I brought this up pretty early on when this wiki was released though didn't see much of it followed up, I asked originally since I'm not the best with writing articles and wouldn't know if this would necessarily need sourcing. But I've been curious to if the statements regarding non-binary being under the trans umbrella could ever be modified as a lot of them currently exclude/feel excluding of non-binary people who aren't trans by implication (and some of the resulting implications that non-binary is a trans-exclusive term). I can completely understand that a majority of non-binary individuals are trans, but general deduction from the scope of the non-binary label simply being to identify outside the gender binary would logically include people who aren't trans, and yet they're barely referenced (or in one case, some are invalidated). It'd be really cool to see these fixed, but I'm really anxious about modifying articles myself, so I wanted to put this here in case there were any editors that might be able to input on this or offer help. The main two things I notice as an issue:

  1. The line in the intro regarding the trans umbrella isn't too bad, but I feel like there could be some small changes to make it more inclusive for all non-binary people, like adding "or are" after "identify as" in the sentence. Just that would avoid the suggestion that all non-binary people are by definition transgender but just that some people choose not to identify as it. For some people, being non-binary means they don't apply to modalities, for others they are quite literally not trans and should not be labeled as trans.
  2. The part that feels very, very off though is in the Transgender section under Distinction. It states (albeit in a very odd structure to where it might just be a poor implication) that non-binary people "are people whose gender differs from what they were assigned at birth" and sets it as the basis to why it is under the trans umbrella. Non-binary is previously defined in the article (and even later in the section) as a term referring to gender identities that are outside the binary - nothing to do with assigned gender. I'm... really not sure why this statement is here, to be honest. It feels like it implies non-binary is a term exclusive to trans people, even though the main definition doesn't involve it. Some non-binary people are just not trans, meaning their gender does not differ from what they were assigned at birth. This could probably be fixed by removing the AGAB mention altogether, though the section might need a bit of reworking to flow better in that case. This one I'm not too sure if it'd need to be backed up with a source or not.
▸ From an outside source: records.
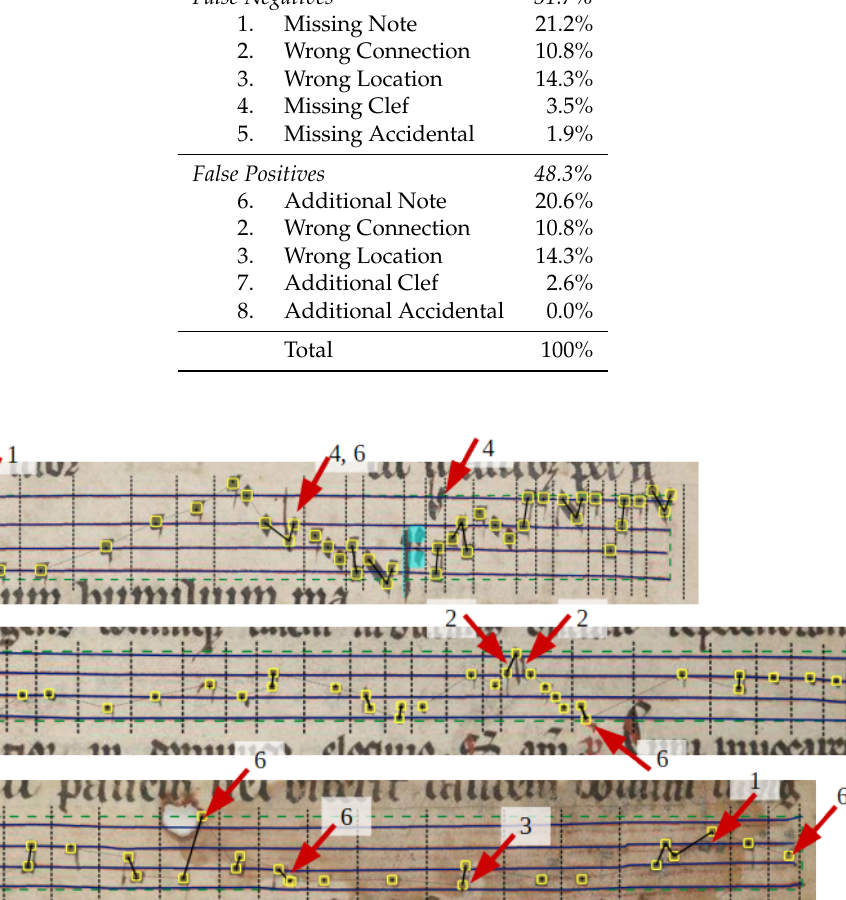
Figure 14. The three lines exemplarily show typical errors of the symbol detection algorithm. Refer to Table 9 for the definition of the numbers indicating different groups. The yellow boxes mark single NCs, solid lines between two NCs indicate that the second note is graphically connected to the previous. The dashed vertical lines separate single neumes and therefore represent logical connections. The cyan symbols denote clefs. The connecting thin dotted line represents the reading order of the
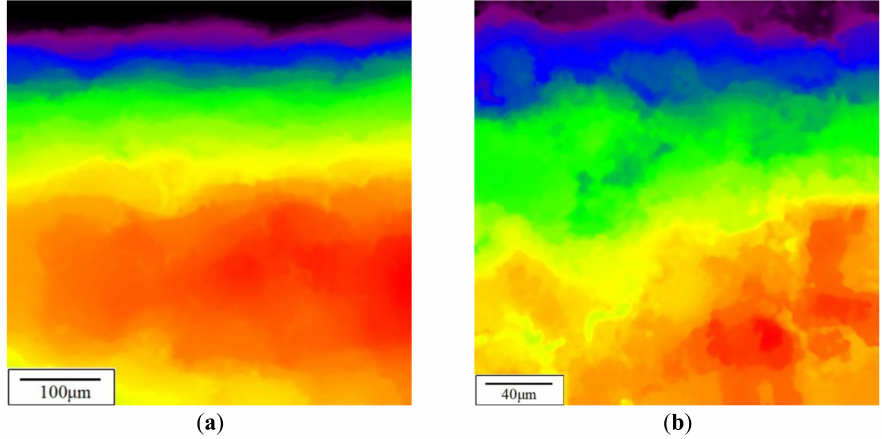
Figure 10. Infrared signal images after random vibration test. ( a )100 × ; ( b ) 250 ×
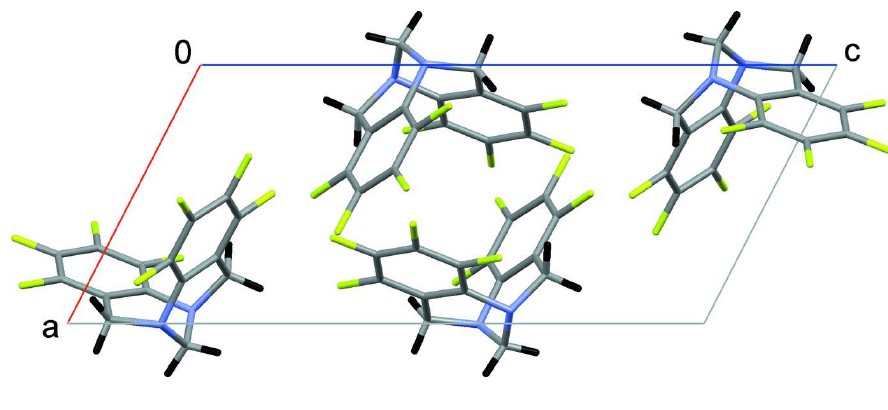
Figure 2 View of the unit cell down the b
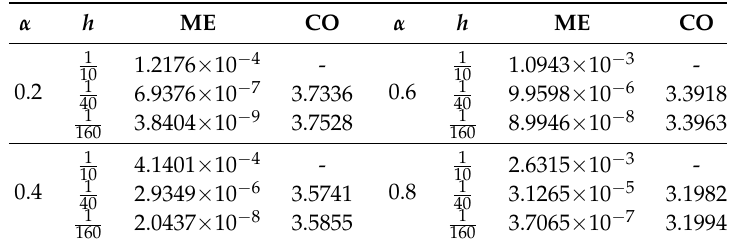
Table 4. Numerical results for Example 4.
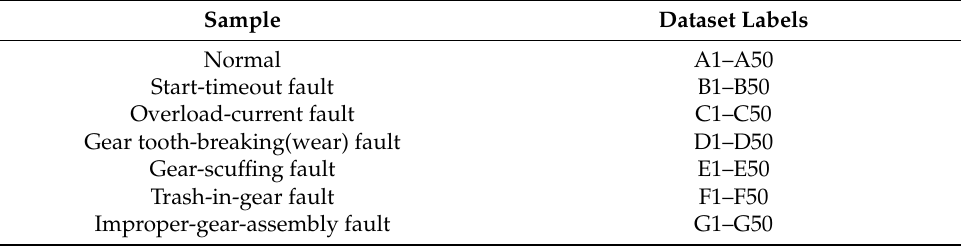
Table 5. Signal-dataset classification of the grille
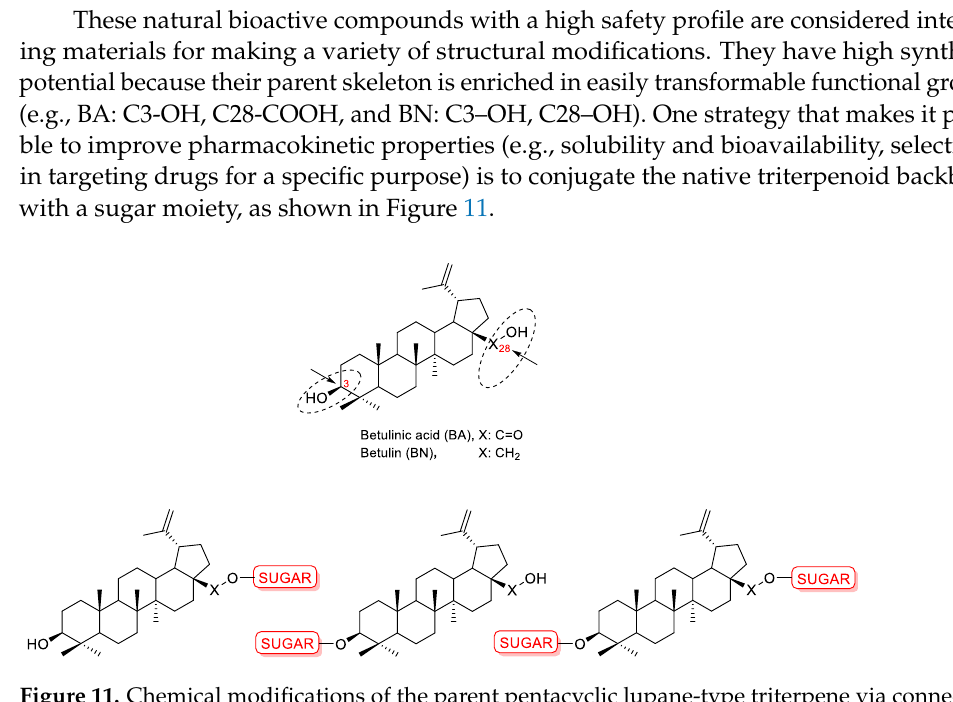
Figure 11. Chemical modifications of the parent pentacyclic lupane-type triterpene via connection with the sugar moiety at position C-28 and/or C-3 position.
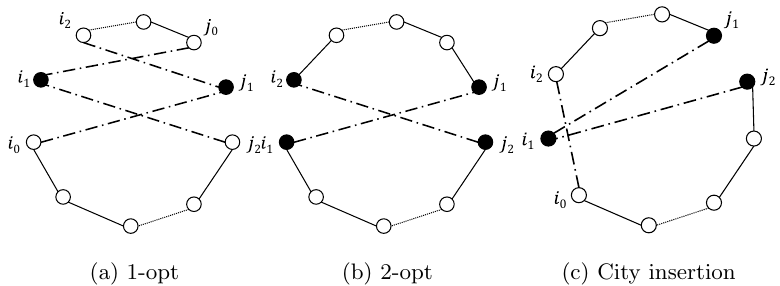
Figure 4. Illustration of neighborhood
Generally, it'd be cool if the article had more documentation on non-trans non-binary people, if any sourcing wizards better at writing articles could find them. I'm afraid it might end up qualifying similar to a microlabel with the amount of erasure around non-trans non-binary people nowadays, but I dunno. I don't think it'd hurt to make the article more passively inclusive and removing implicative exclusivity, though. ~ Karasu || user // contact // CC wall ~✨ 11:24, 5 June 2022 (UTC)

Do you think the article should still be considered a stub?[]

Considering the article has lots in it and explains a lot already, should it still be considered a stub?